Task instructions: Give the records below again exactly, and exclude each picture.

Data under study:

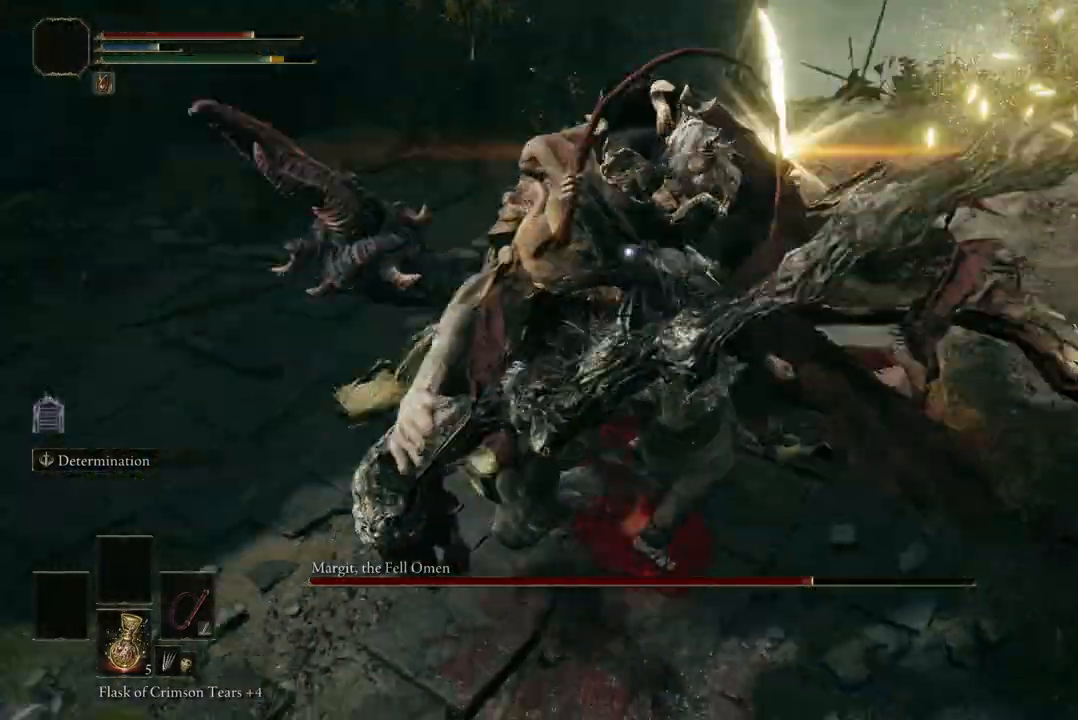
{"buttons": [], "left_stick": "center", "right_stick": "center", "events": []}
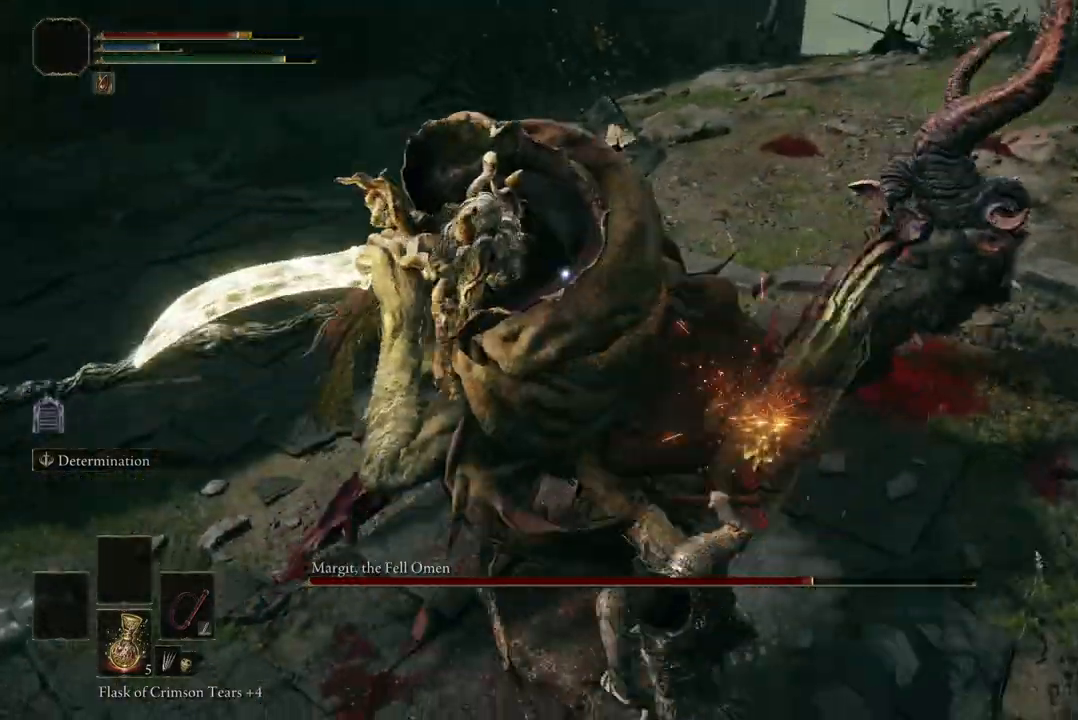
{"buttons": [], "left_stick": "right", "right_stick": "center", "events": [[433, "left_stick", "right"]]}
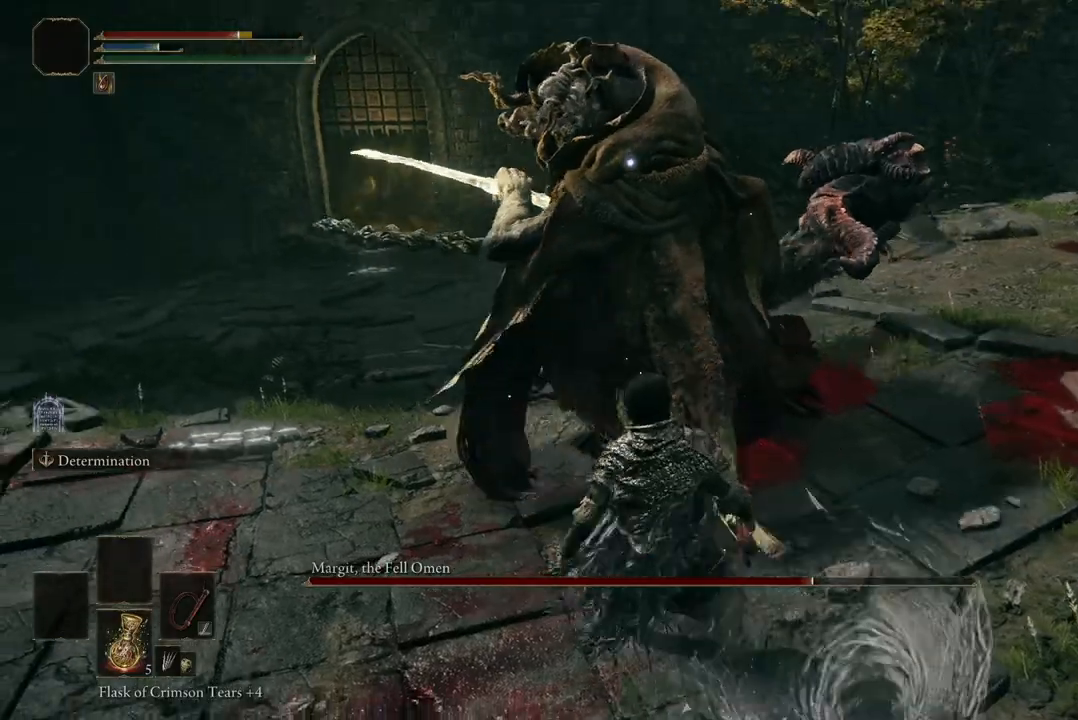
{"buttons": [], "left_stick": "up-right", "right_stick": "center", "events": [[100, "left_stick", "up-right"]]}
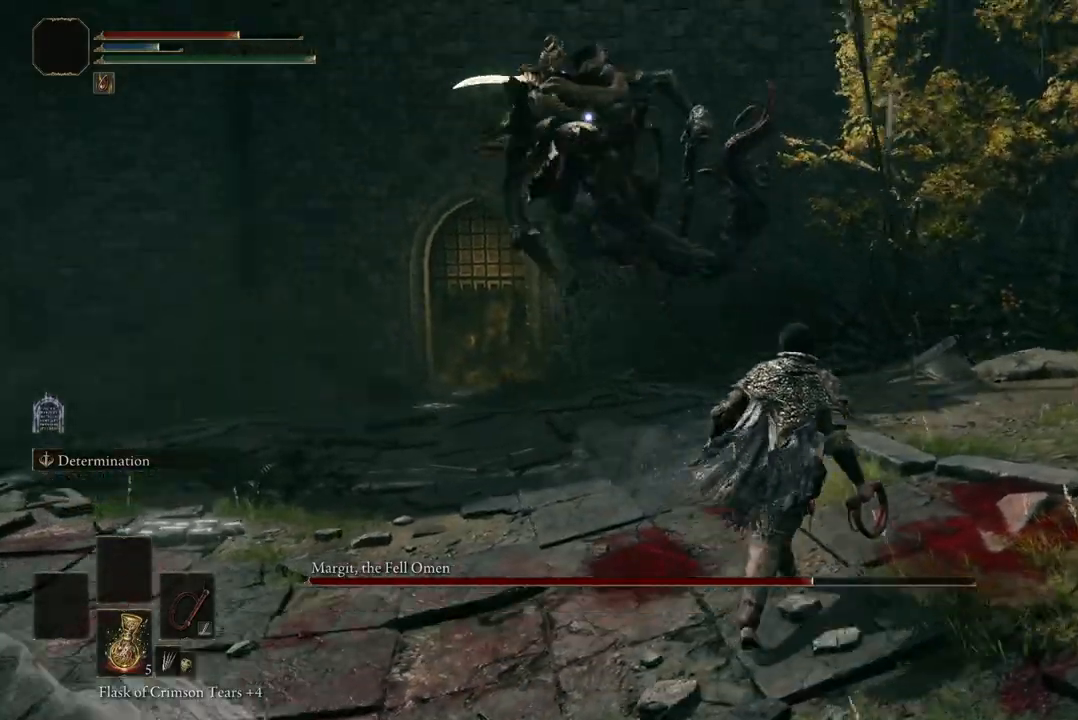
{"buttons": ["B"], "left_stick": "up-right", "right_stick": "center", "events": [[433, "B", "down"]]}
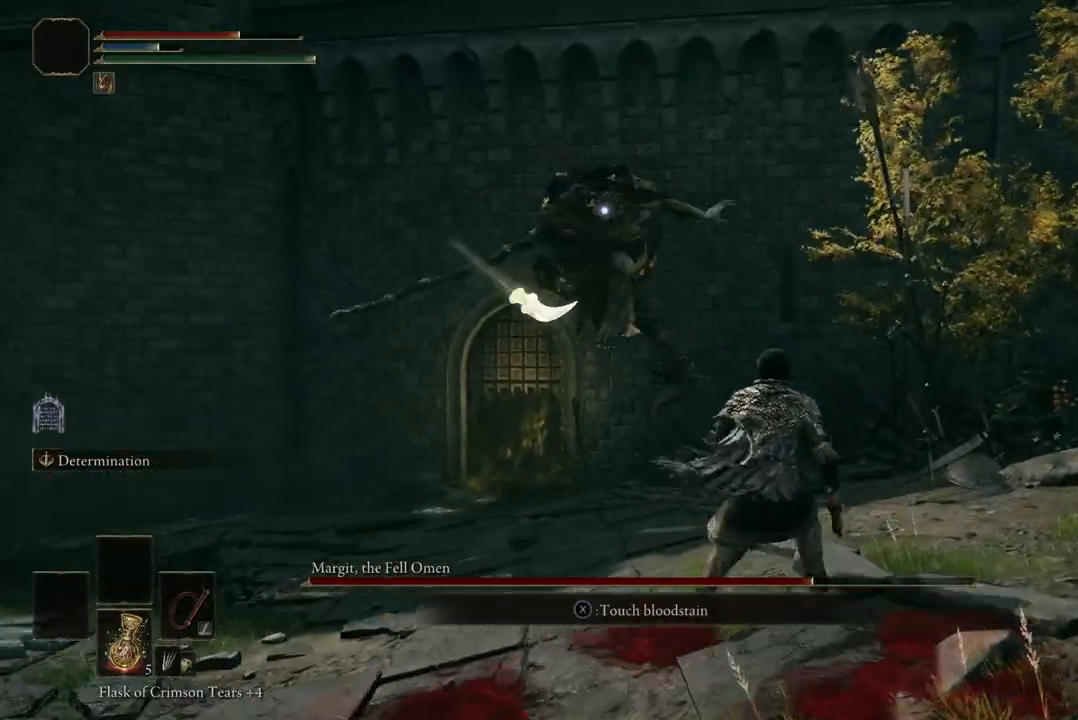
{"buttons": [], "left_stick": "up", "right_stick": "center", "events": [[67, "B", "up"], [133, "left_stick", "up"]]}
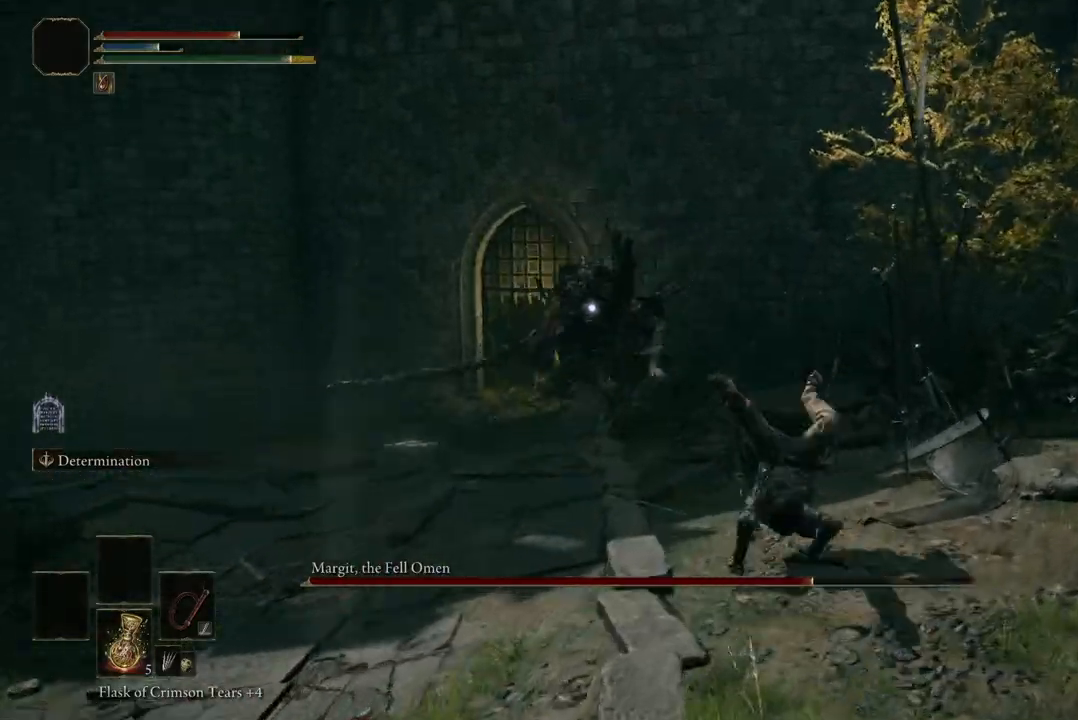
{"buttons": [], "left_stick": "up-left", "right_stick": "center", "events": [[267, "left_stick", "up-left"]]}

Answer area:
{"buttons": [], "left_stick": "center", "right_stick": "center", "events": []}
{"buttons": [], "left_stick": "right", "right_stick": "center", "events": [[433, "left_stick", "right"]]}
{"buttons": [], "left_stick": "up-right", "right_stick": "center", "events": [[100, "left_stick", "up-right"]]}
{"buttons": ["B"], "left_stick": "up-right", "right_stick": "center", "events": [[433, "B", "down"]]}
{"buttons": [], "left_stick": "up", "right_stick": "center", "events": [[67, "B", "up"], [133, "left_stick", "up"]]}
{"buttons": [], "left_stick": "up-left", "right_stick": "center", "events": [[267, "left_stick", "up-left"]]}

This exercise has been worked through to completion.